§ Activity: Each line from the material with the word "chùa" in it must be copied.

§ Listed entries:
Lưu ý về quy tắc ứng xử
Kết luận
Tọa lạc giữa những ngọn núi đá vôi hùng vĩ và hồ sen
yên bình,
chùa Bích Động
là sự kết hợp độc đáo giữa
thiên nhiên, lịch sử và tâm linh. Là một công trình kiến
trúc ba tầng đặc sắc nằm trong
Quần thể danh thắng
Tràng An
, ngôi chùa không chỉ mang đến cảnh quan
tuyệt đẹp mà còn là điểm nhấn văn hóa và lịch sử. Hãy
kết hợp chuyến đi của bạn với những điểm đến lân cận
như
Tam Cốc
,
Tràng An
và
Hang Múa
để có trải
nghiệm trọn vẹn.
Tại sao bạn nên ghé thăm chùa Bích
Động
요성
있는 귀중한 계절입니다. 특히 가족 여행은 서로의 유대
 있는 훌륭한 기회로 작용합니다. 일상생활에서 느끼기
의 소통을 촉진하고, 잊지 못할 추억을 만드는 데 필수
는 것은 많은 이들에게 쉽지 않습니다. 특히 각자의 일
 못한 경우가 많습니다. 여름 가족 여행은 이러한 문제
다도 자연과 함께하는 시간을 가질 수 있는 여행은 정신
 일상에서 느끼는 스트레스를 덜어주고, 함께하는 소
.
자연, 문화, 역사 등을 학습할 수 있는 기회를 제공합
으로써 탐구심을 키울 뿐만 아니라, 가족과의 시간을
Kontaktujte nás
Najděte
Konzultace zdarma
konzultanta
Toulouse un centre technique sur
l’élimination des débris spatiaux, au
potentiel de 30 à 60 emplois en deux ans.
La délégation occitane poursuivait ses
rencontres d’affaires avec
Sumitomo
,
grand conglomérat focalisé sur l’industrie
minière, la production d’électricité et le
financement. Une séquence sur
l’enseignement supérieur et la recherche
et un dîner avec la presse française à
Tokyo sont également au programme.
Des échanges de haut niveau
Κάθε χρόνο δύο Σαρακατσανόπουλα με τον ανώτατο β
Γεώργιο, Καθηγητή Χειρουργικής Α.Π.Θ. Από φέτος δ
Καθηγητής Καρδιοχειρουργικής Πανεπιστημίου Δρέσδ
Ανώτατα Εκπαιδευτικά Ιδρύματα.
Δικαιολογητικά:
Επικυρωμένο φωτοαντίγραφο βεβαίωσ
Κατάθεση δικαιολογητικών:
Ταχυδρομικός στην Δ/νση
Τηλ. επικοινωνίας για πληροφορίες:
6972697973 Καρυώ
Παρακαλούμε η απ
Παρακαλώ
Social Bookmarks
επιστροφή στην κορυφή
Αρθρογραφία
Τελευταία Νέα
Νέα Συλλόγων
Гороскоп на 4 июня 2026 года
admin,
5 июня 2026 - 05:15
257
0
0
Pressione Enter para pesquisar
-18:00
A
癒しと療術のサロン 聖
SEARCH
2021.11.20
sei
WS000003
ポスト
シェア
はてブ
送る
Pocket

§ Problem solution:
chùa Bích Động
, ngôi chùa không chỉ mang đến cảnh quan
Tại sao bạn nên ghé thăm chùa Bích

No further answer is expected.